[Collection entries]
=====

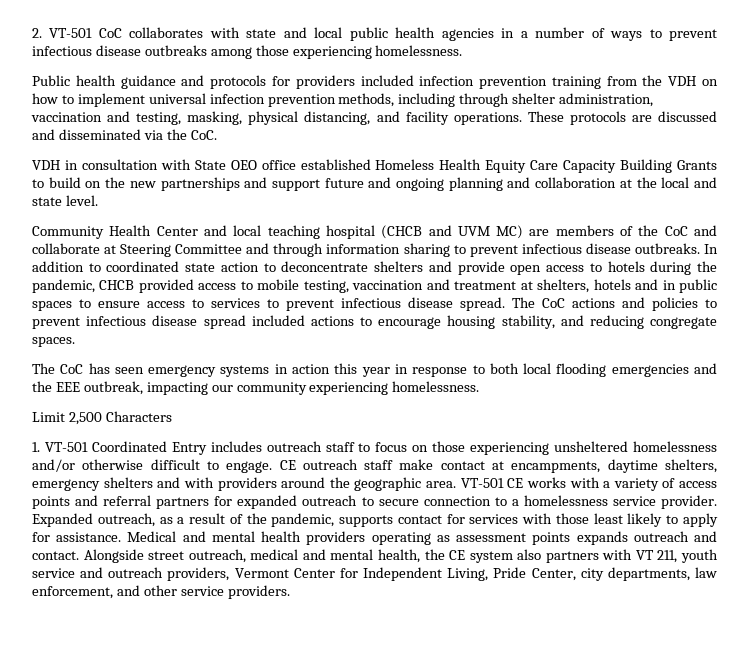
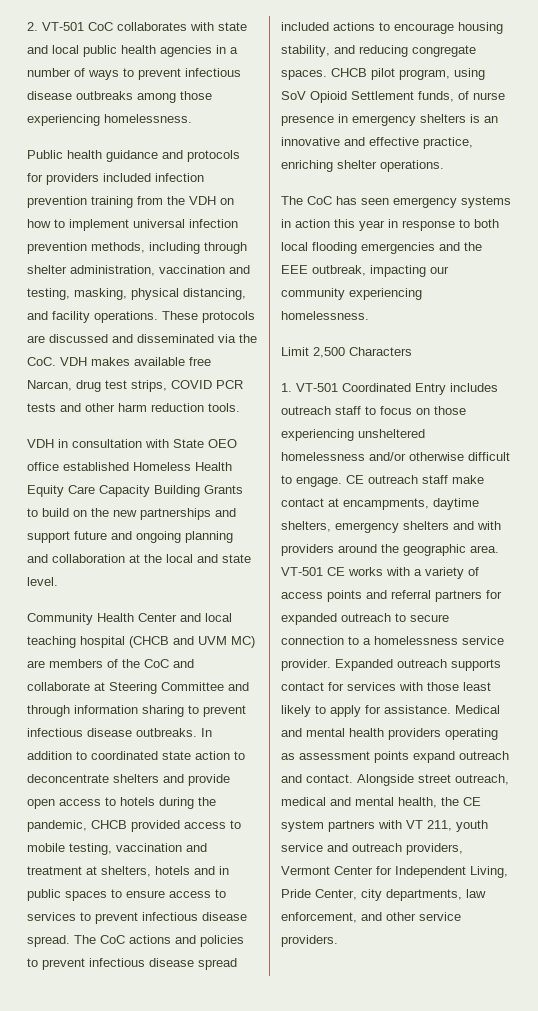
(217, 135) none -> [60,357,211,366] [27,380,243,392] [27,403,240,412] VDH makes available free Narcan, drug test strips, COVID PCR tests and other harm reduction tools.
(75, 342) none -> [331,68,485,80] [281,91,505,103] [281,114,498,126] [281,137,473,149] [281,160,444,172] CHCB pilot program, using SoV Opioid Settlement funds, of nurse presence in emergency shelters is an innovative and effective practice, enriching shelter operations.
[97,513,335,527] outreach, as a result of the pandemic, -> [397,659,447,668] outreach
[576,531,628,545] expands -> [413,751,455,763] expand
[517,549,542,560] also -> (324, 826) none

=====

__The problem__.
The records must appear again word for word, though none of their pictures should.

__Result__.
(217, 135) none -> [60,357,211,366] [27,380,243,392] [27,403,240,412] VDH makes available free Narcan, drug test strips, COVID PCR tests and other harm reduction tools.
(75, 342) none -> [331,68,485,80] [281,91,505,103] [281,114,498,126] [281,137,473,149] [281,160,444,172] CHCB pilot program, using SoV Opioid Settlement funds, of nurse presence in emergency shelters is an innovative and effective practice, enriching shelter operations.
[97,513,335,527] outreach, as a result of the pandemic, -> [397,659,447,668] outreach
[576,531,628,545] expands -> [413,751,455,763] expand
[517,549,542,560] also -> (324, 826) none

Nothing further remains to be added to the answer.